Archdeacon of Derry
- Incumbent
- Assumed office 2012

Personal details
- Born: 1971 (age 54–55)
- Alma mater: Queen's University, Belfast; Church of Ireland Theological College

= Robert Miller (archdeacon) =

Priest in the Church of Ireland

Robert Stephen Miller (born August 1971) is a Church of Ireland priest.

Miller was educated at Queen's University Belfast and the Church of Ireland Theological College; and ordained in 1995. After a curacy at Lurgan he held incumbencies at Tullylish, Maghera and Derry. Since 2012 he has been the Archdeacon of Derry and rector of the joint group of parishes of Christ church, St Peter’s, Culmore and Muff. He ministers alongside his curate of the parishes, the Reverend Canon Katherine McAteer, who is the first female ordained minister within the diocese to be appointed as a canon of the chapter of St Columb's Cathedral in its over 400 years history.

His twin brother is Dr Paul Miller, a consultant in general adult psychiatry and onetime health adviser to ex-Democratic Unionist Party (DUP) MP Iris Robinson.

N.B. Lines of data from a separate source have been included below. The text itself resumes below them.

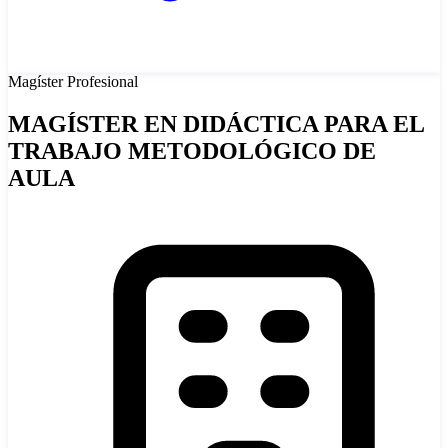
Magíster
Profesional
MAGÍSTER EN DIDÁCTICA PARA EL
TRABAJO METODOLÓGICO DE
AULA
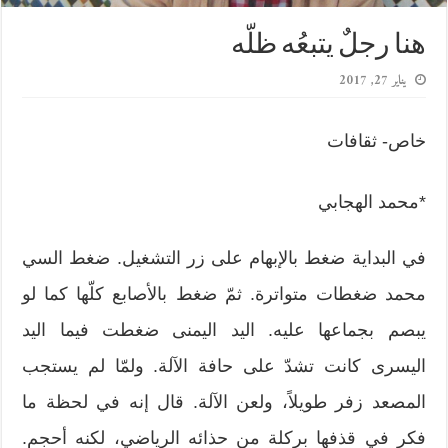
هنا رجلٌ يتبعُه ظلّه
يناير 27, 2017
خاص- ثقافات
*محمد الهجابي
في البداية ضغط بالإبهام على زر التشغيل. ضغط السي
محمد ضغطات متواترة. ثمّ ضغط بالأصابع كلّها كما لو
يبصم بجماعها عليه. اليد اليمنى ضغطت فيما اليد
اليسرى كانت تشدّ على حافة الآلة. ولمّا لم يستجب
المصعد زفر طويلاً، ولعن الآلة. قال إنه في لحظة ما
فكر في قذفها بركلة من حذائه الرياضي، لكنه أحجم.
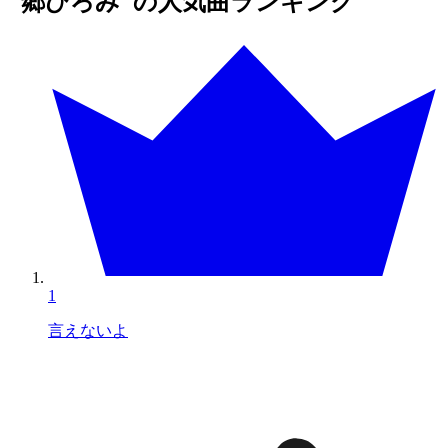
"郷ひろみ"の人気曲ランキング
1
言えないよ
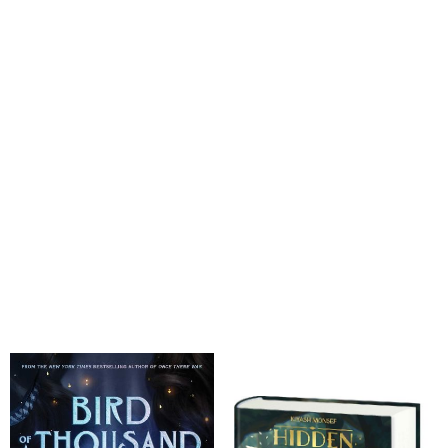
Monsef, Kiyash
Monsef, Kiyash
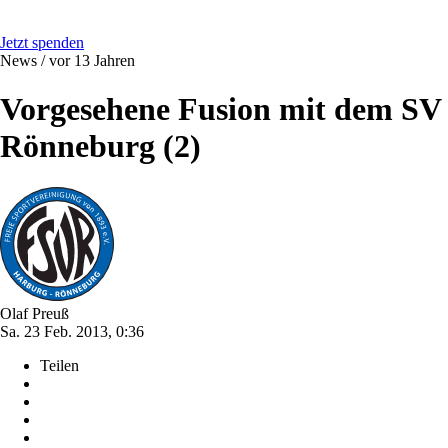
Jetzt spenden
News /
vor 13 Jahren
Vorgesehene Fusion mit dem SV
Rönneburg (2)
Olaf Preuß
Sa. 23 Feb. 2013, 0:36
Teilen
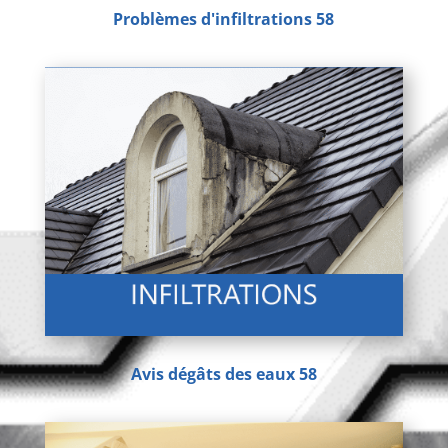
Problèmes d'infiltrations 58
Avis dégâts des eaux 58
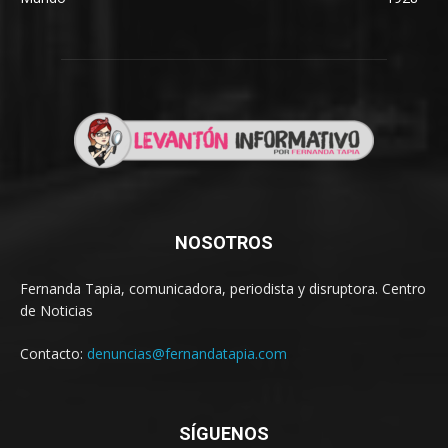
NOSOTROS
Fernanda Tapia, comunicadora, periodista y disruptora. Centro
de Noticias
Contacto:
denuncias@fernandatapia.com
SÍGUENOS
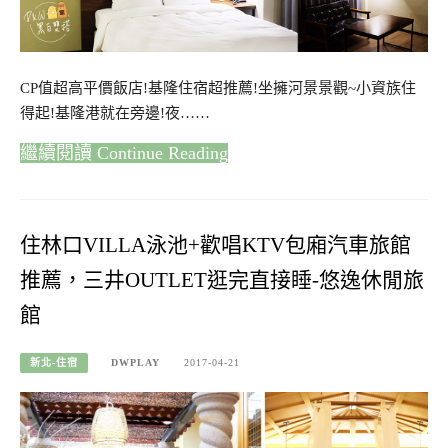
CP值超高平價飯店!基隆住宿超推薦!坐擁河景景觀~小資族住
得起!基隆港就在旁邊!夜……
Continue Reading
住林口VILLA泳池+歡唱KTV包廂汽車旅館
推薦，三井OUTLET逛完直接睡-悠逸休閒旅
館
新北-住宿
DWPLAY
2017-04-21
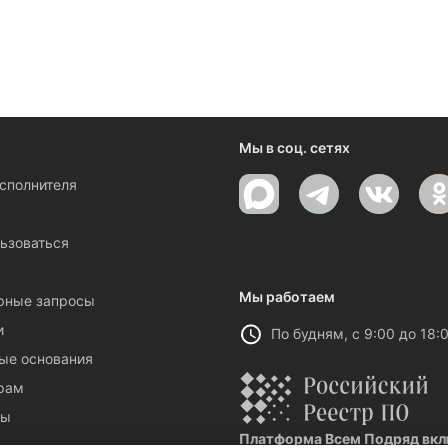
ениями и новостями компании
Мы в соц. сетях
исполнителя
ы
ьзоваться
Мы работаем
рные запросы
и
По будням, с 9:00 до 18:
ые основания
рам
ты
Платформа Всем Подряд вклю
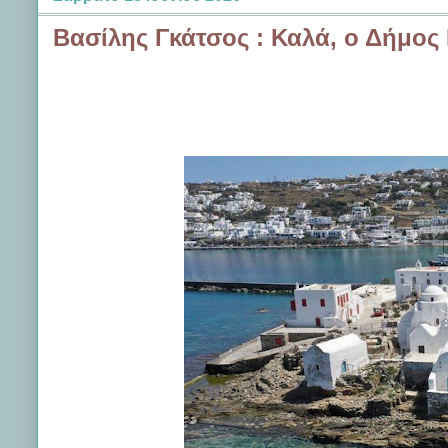
Βασίλης Γκάτσος : Καλά, ο Δήμος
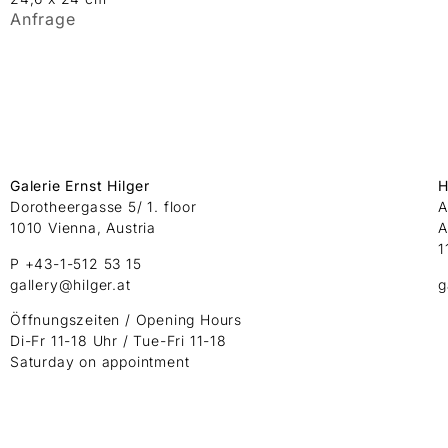
Anfrage
Galerie Ernst Hilger
H
Dorotheergasse 5/ 1. floor
A
1010 Vienna, Austria
A
1
P +43-1-512 53 15
gallery@hilger.at
g
Öffnungszeiten / Opening Hours
Di-Fr 11-18 Uhr / Tue-Fri 11-18
Saturday on appointment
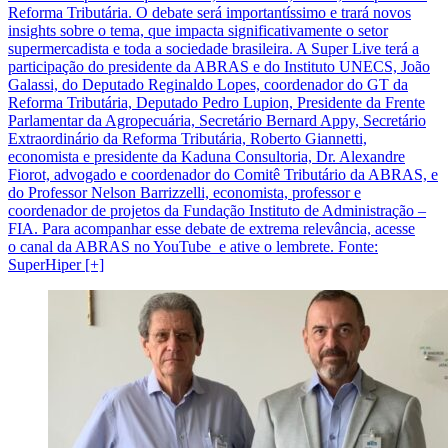
Reforma Tributária. O debate será importantíssimo e trará novos
insights sobre o tema, que impacta significativamente o setor
supermercadista e toda a sociedade brasileira. A Super Live terá a
participação do presidente da ABRAS e do Instituto UNECS, João
Galassi, do Deputado Reginaldo Lopes, coordenador do GT da
Reforma Tributária, Deputado Pedro Lupion, Presidente da Frente
Parlamentar da Agropecuária, Secretário Bernard Appy, Secretário
Extraordinário da Reforma Tributária, Roberto Giannetti,
economista e presidente da Kaduna Consultoria, Dr. Alexandre
Fiorot, advogado e coordenador do Comitê Tributário da ABRAS, e
do Professor Nelson Barrizzelli, economista, professor e
coordenador de projetos da Fundação Instituto de Administração –
FIA. Para acompanhar esse debate de extrema relevância, acesse
o canal da ABRAS no YouTube e ative o lembrete. Fonte:
SuperHiper [+]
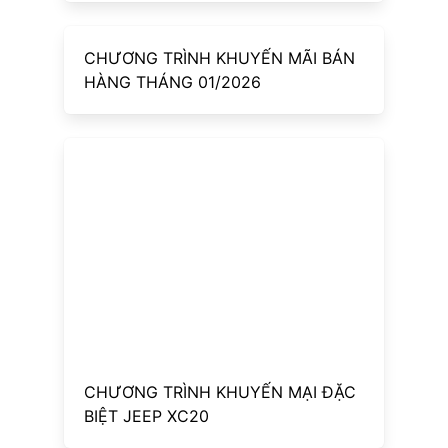
CHƯƠNG TRÌNH KHUYẾN MÃI BÁN
HÀNG THÁNG 01/2026
CHƯƠNG TRÌNH KHUYẾN MẠI ĐẶC
BIỆT JEEP XC20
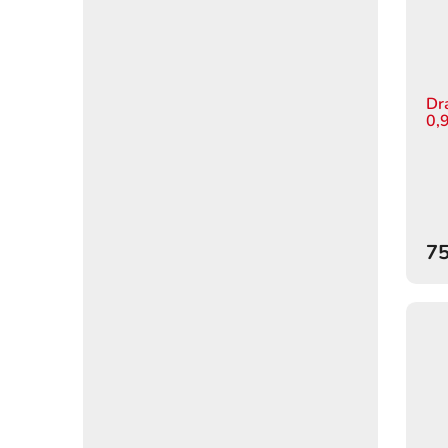
Dr
0,
75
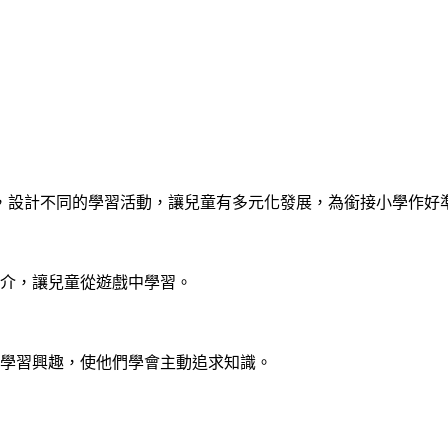
，設計不同的學習活動，讓兒童有多元化發展，為銜接小學作好
媒介，讓兒童從遊戲中學習。
養學習興趣，使他們學會主動追求知識。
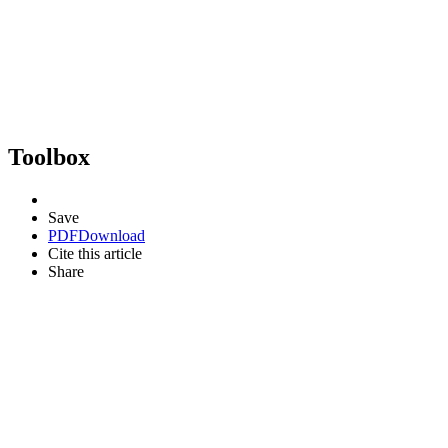
Toolbox
Save
PDF
Download
Cite this article
Share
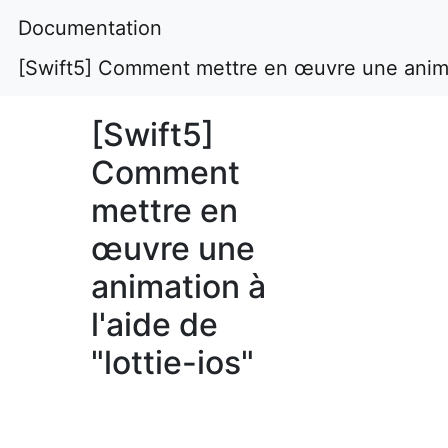
Documentation
[Swift5] Comment mettre en œuvre une animati
[Swift5]
Comment
mettre en
œuvre une
animation à
l'aide de
"lottie-ios"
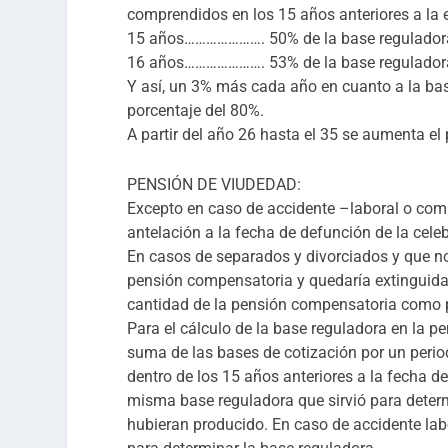
comprendidos en los 15 años anteriores a la e
15 años…………………. 50% de la base regulador
16 años…………………. 53% de la base regulador
Y así, un 3% más cada año en cuanto a la ba
porcentaje del 80%.
A partir del año 26 hasta el 35 se aumenta e
PENSIÓN DE VIUDEDAD:
Excepto en caso de accidente –laboral o comú
antelación a la fecha de defunción de la cel
En casos de separados y divorciados y que n
pensión compensatoria y quedaría extinguida 
cantidad de la pensión compensatoria como 
Para el cálculo de la base reguladora en la 
suma de las bases de cotización por un perio
dentro de los 15 años anteriores a la fecha de
misma base reguladora que sirvió para determ
hubieran producido. En caso de accidente labor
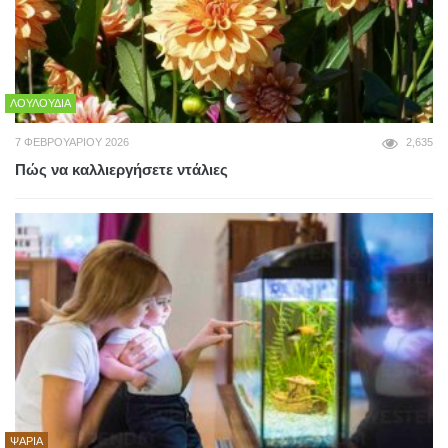
ΛΟΥΛΟΎΔΙΑ
7 ΦΕΒΡΟΥΑΡΊΟΥ 2026
2,635
Πώς να καλλιεργήσετε ντάλιες
ΨΆΡΙΑ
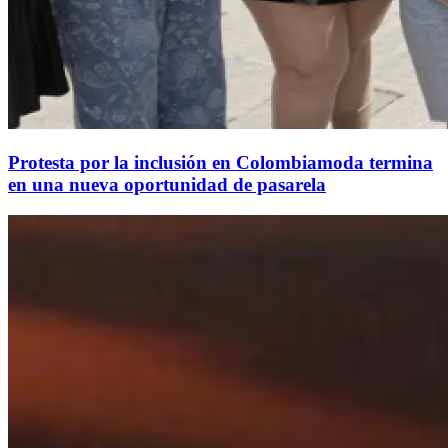
Protesta por la inclusión en Colombiamoda termina
en una nueva oportunidad de pasarela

Robert has catalogued the varieties of paving stone used in town centres across Northern Ireland; this work, Under our Feet, was published privately in September 2017.

Robert announced to his congregations on August 2nd 2026 that he would be leaving the diocese at the end of September. He has been appointed Chaplain to Hampton Court Palace in London.